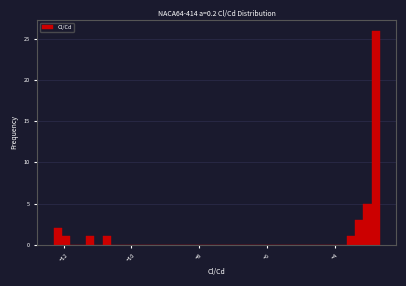

Read against the x-axis, roughly where is the centre of the tallest bar?

-2.8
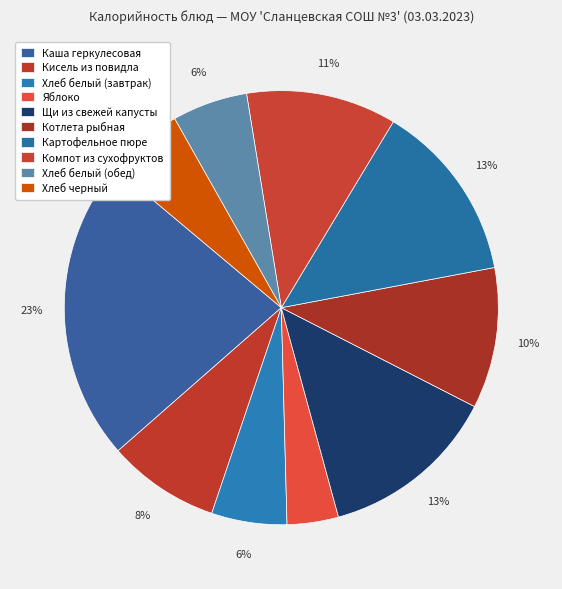

Do Хлеб белый (обед) and Каша геркулесовая together represent more than half of the pie?

No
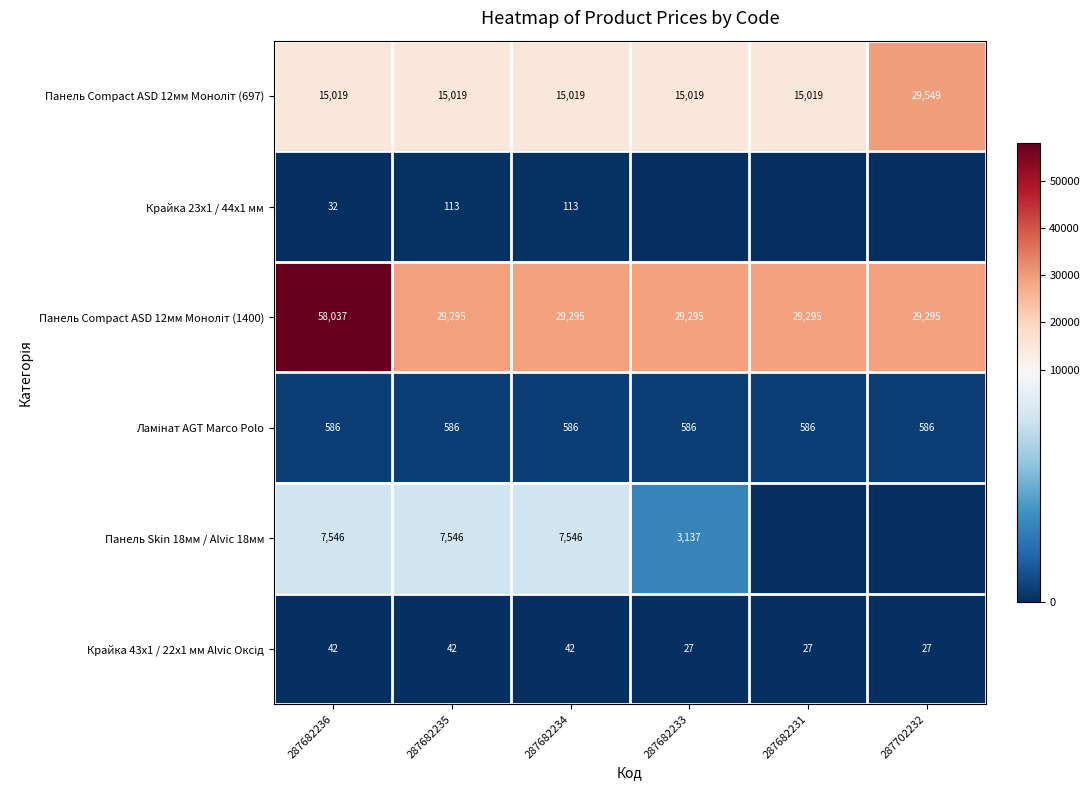

What is the spread (max minus min) of values at 287682234?

29253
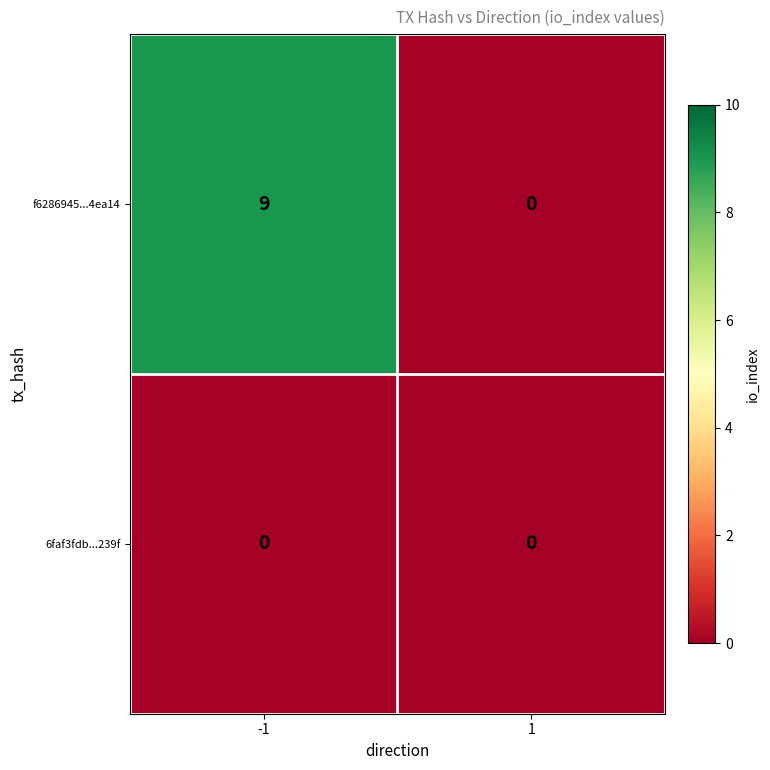

Which series has the largest range (max minus min)?

f6286945...4ea14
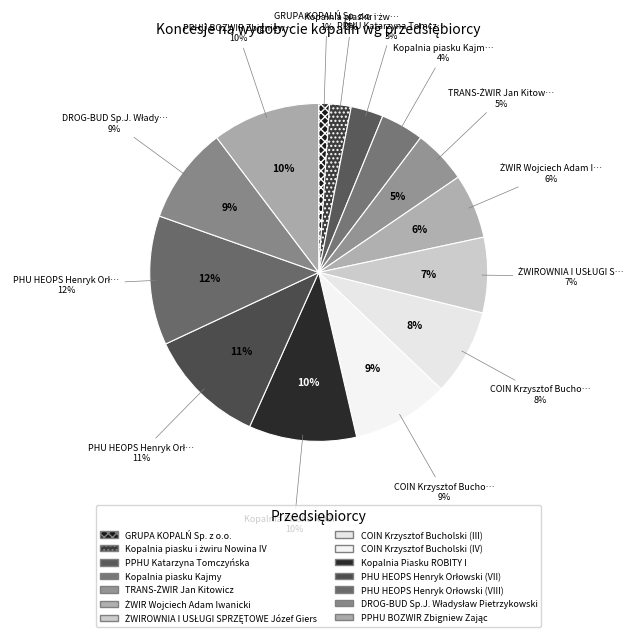

The Kopalnia piasku i żwiru Nowina IV slice represents 1% of the pie. True or false?

False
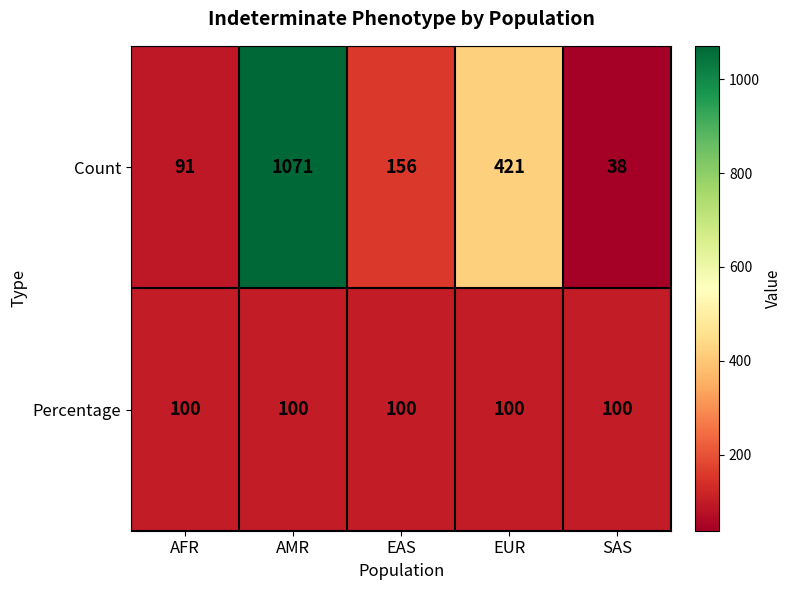

Rank the categories by Count value from lowest to highest.

SAS, AFR, EAS, EUR, AMR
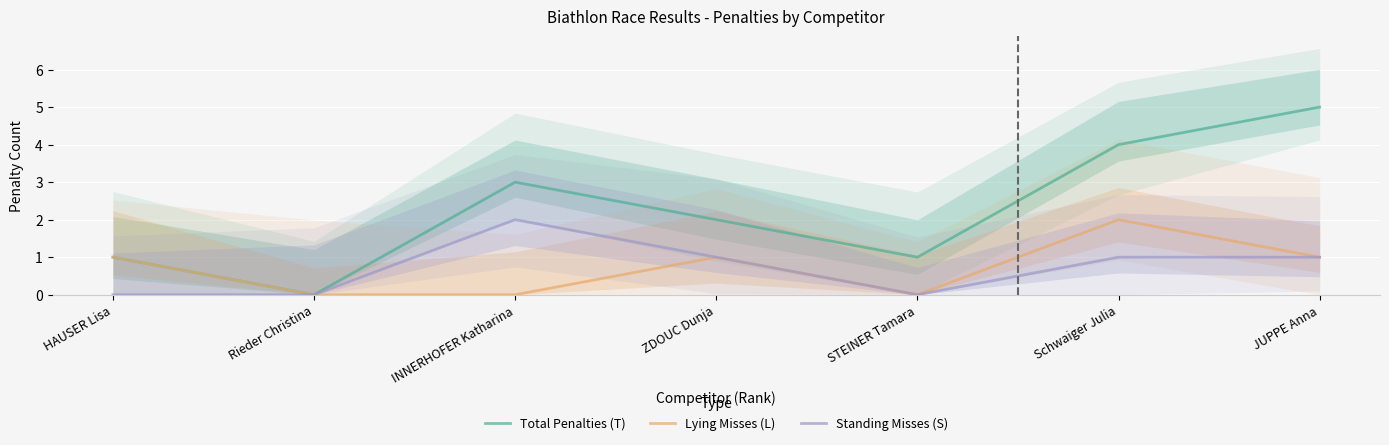

Is the value of Total Penalties (T) at Schwaiger Julia greater than the value of Standing Misses (S) at Schwaiger Julia?

Yes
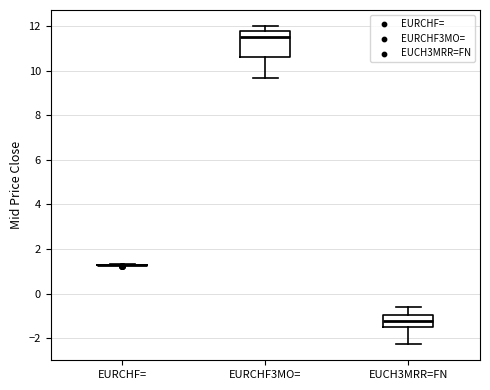

Reading left to right, read every box against the y-axis: the position of its median line, the range the box covers, and the ends of its whiskers. The values are not printed on the chart, so give them approximately, as read against the axis.

EURCHF=: box collapsed to a line at 1.2, whiskers 1.2 to 1.4
EURCHF3MO=: median 11.6, box 10.6 to 11.8, whiskers 9.6 to 12.0
EUCH3MRR=FN: median -1.2, box -1.4 to -1.0, whiskers -2.2 to -0.6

■ Assignment ■
Transcribe the records word for word, beginning with the line containing "Which series has" and continuing through the end of the records, leaving out the pictures.

■ Answer to this exercise ■
Which series has the largest range (max minus min)?

f6286945...4ea14

The Kopalnia piasku i żwiru Nowina IV slice represents 1% of the pie. True or false?

False

Rank the categories by Count value from lowest to highest.

SAS, AFR, EAS, EUR, AMR

Is the value of Total Penalties (T) at Schwaiger Julia greater than the value of Standing Misses (S) at Schwaiger Julia?

Yes

Reading left to right, read every box against the y-axis: the position of its median line, the range the box covers, and the ends of its whiskers. The values are not printed on the chart, so give them approximately, as read against the axis.

EURCHF=: box collapsed to a line at 1.2, whiskers 1.2 to 1.4
EURCHF3MO=: median 11.6, box 10.6 to 11.8, whiskers 9.6 to 12.0
EUCH3MRR=FN: median -1.2, box -1.4 to -1.0, whiskers -2.2 to -0.6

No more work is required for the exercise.